Rebe Nachman diz que Shavuot nos ajuda pensar a luxuria e descobrir como ela se conectada a nós. Possivelmente, se interconecta conosco, através da cultura narcísica que venera o ego, valoriza uma vida de excitação e reverencia o simulacro. Vivemos uma época interessante, na qual, o café não tem cafeína, a manteiga não tem gordura, o açúcar não tem glicose e as pessoas não tem substancia. Light society.

A idolatria egípcia foi o materialismo, a do nosso tempo é egoica e de consumo. O ego que se sustenta na idolatria é escravo do desejo do outro, que sucumbe quando dele não se liberta.
Quando se proíbe a idolatria tem-se acesso à Revelação, pois os ídolos não são instrumentos de conhecimento, mas obstáculos a ele. A idolatria se vale de falsas noções ou antecipações, quer dizer de preconceitos. Ela gera preconceito, na medida em que impede o pensar diferente sobre o que está posto, como a cólera, que faz do agressor alguém que se sente com poder supremo, um ídolo.

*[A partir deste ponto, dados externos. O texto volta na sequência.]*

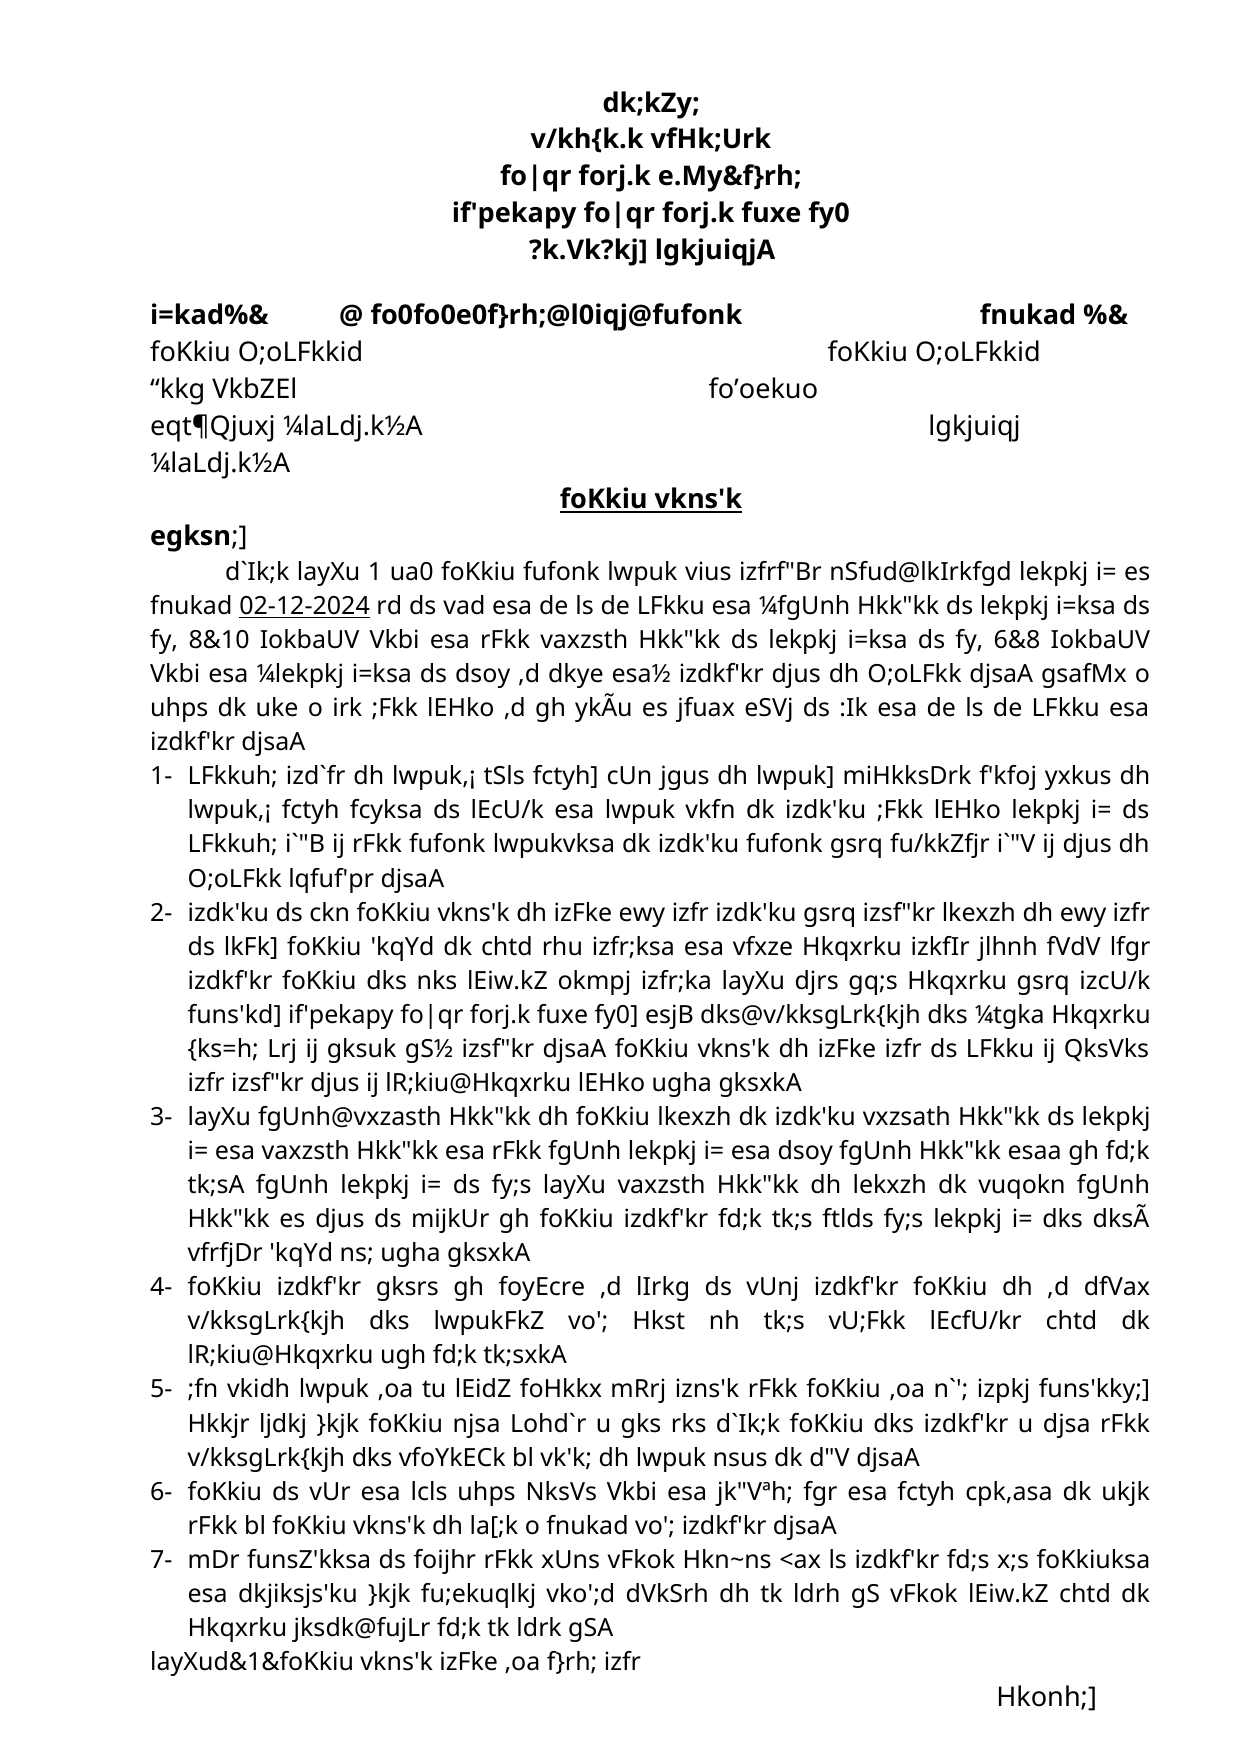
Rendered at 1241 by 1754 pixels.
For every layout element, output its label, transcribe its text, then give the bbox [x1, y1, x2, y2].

A ilusão é mãe da idolatria e do narcisismo egoico, é um jogo que persiste mesmo quando se sabe que o objeto pressuposto não é real. Ilusão, idolatria e narcisismo formam um triangulo que bloqueia qualquer possibilidade de intermediação. A destruição é intermediada pelo fogo, a fecundidade intermediada pela chuva. O eu intermediado pelo tu, D-us pela Tora.
Sem intermediação não há interpretação ou sentido. A Tora povoa de nomes o silencio criado pela idolatria, despedaçando coração e espírito do materialismo e da luxuria. Se assim for, é possível ligar-se a Palavra Revelada e reinar sobre os fantasmas da ignorância, da prepotência e estupidez.

Na perspectiva do Rebe Nachman, faz-se necessário um HITBODEDUT (isolar-se para falar com D-us). Os cabalistas, recomendam imergir na micve depois de estudos como o de hoje.
A Tora é um organismo vivo que interage conosco. A sabedoria que ela contém, construiu para si uma casa na qual não existem ídolos. D-us olhou para a Tora e criou o mundo a partir dela. A Tora e o mundo são inseparáveis, formam um par, assim como eu e tu.
Sem ídolos e apego é possível conversar.

Rashi e Rambam, explicaram que o povo judeu ouviu de D'us os Dez Mandamentos simultaneamente. Como as palavras foram proferidas todas de uma só vez, o povo não entendeu. Foi então que D'us começou a repeti-los, palavra por palavra, para que ele pudesse compreender. Depois que foi dito o Segundo Mandamento, o povo fez saber a Moisés que não tinha condição de suportar este momento espiritual tão intenso. Daí o pedido para que ele lhe transmitisse o restante. Há quem diga que D-us fez deste modo, para mostrar que os 10 mandamentos têm igual importância entre si.

O Midrash, conta que quando o povo de Israel estava no Sinai para receber a Torá, D'us lhes disse: "Trazei-Me garantias de que ireis preservá-la - e então darei a Torá a vós". Ao que o povo respondeu: "Nossos ancestrais serão nossas garantias". Mas D'us retrucou: "Encontro falhas em vossos ancestrais ... mas trazei a Mim garantias firmes e eu vos entregarei a Torá". O povo respondeu: "Rei do Universo, nossos profetas serão nossas garantias". E o Eterno: "Também em vossos profetas encontro faltas ... Insisto, apresentai diante de Mim boas garantias e a vós entregarei a Minha Torá". Por fim, o povo respondeu: "Nossos filhos serão nossos fiadores e nossas garantias". Ao que o Todo-Poderoso respondeu: "Isto, sim, são garantias excelentes. Em consideração e por amor a eles, vos darei a Minha Torá!".